Our 2017 depletion model suggests that this production decline is not a blip but a structural trajectory. Pushed forward to 2050, the Asymmetric Logistic curve points toward output in the 200-thousand-barrel-per-day range if no extraordinary new discoveries materialize. Meanwhile, policy still leans heavily on refinery expansion and fossil-based infrastructure rather than an aggressive pivot to electrification and renewables. The risk is clear: we lock in capacity to process oil we no longer produce, but still need to import at scale.
The import bill is already large. With net imports around one million barrels per day and oil prices in the USD 75-80 per barrel band under mainstream scenarios, Indonesia is effectively writing cheques of roughly USD 29 billion a year for oil, around 2% of current GDP.
Under the International Energy Agency’s current-policies scenario, crude prices could exceed USD 100 per barrel by 2050, which would push the oil import bill above USD 51 billion per year if consumption remains the same.

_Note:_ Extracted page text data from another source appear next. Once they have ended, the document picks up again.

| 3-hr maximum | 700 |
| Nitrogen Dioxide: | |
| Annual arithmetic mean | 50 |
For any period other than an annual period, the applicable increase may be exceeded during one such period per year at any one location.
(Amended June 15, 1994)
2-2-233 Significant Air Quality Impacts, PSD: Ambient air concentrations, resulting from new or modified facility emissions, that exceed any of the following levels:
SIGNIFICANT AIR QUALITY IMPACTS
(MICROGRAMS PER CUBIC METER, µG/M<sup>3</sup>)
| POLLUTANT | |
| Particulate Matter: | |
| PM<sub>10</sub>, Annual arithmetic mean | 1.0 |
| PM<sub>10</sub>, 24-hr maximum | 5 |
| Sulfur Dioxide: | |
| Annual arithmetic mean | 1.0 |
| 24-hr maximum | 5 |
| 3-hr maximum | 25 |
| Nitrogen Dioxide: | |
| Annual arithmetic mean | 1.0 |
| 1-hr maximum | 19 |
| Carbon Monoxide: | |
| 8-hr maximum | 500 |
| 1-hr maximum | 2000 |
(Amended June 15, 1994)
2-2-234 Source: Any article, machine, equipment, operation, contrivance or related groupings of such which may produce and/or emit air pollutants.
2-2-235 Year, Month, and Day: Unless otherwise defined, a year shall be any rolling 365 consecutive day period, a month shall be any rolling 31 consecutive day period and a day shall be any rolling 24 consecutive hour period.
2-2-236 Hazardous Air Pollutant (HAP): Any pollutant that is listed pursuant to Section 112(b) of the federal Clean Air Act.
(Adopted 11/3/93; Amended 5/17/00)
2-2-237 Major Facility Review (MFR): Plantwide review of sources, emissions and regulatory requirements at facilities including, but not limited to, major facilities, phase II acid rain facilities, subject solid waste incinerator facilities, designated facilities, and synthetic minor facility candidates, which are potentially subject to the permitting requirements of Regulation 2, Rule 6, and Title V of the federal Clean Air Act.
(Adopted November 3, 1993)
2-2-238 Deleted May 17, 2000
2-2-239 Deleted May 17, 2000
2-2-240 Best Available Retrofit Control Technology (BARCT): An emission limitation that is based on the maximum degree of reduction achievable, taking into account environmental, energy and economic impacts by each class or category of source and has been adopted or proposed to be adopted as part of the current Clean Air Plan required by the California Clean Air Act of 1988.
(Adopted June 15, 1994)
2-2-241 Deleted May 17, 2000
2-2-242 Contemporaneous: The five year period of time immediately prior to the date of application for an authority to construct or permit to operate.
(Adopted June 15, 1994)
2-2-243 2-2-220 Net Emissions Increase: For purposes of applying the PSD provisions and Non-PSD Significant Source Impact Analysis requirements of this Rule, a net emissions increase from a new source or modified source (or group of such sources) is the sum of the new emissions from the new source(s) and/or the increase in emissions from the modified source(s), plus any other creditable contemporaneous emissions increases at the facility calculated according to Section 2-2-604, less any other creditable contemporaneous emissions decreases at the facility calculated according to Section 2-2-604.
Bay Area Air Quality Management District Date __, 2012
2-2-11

The macroeconomic implications are not abstract. A persistent oil import bill of that magnitude weighs on the current account, pressures the rupiah, and constrains fiscal space, especially when combined with fuel and electricity subsidies used to cushion domestic prices. Recent episodes of currency volatility and targeted energy subsidies illustrate how quickly external shocks translate into domestic policy trade-offs. Every dollar spent on imported fuel is a dollar not invested in transmission lines, renewable capacity, public transport, or climate adaptation.
From CarbonAccounting.id’s perspective, this is the true price of a delayed energy transition. Oil depletion curves and import statistics together draw a simple picture: relying on ever-more expensive imported oil is not a development strategy. It is a vulnerability.
The alternative is to treat depletion forecasts as a planning baseline, accelerating efficiency, electrification, and renewables so that by the time production is closer to 200 thousand barrels per day, Indonesia’s economy is no longer hostage to the global oil market. Our work on modelling, GHG accounting, and climate-risk analysis is aimed at helping institutions quantify this risk and act before the bill becomes unmanageable.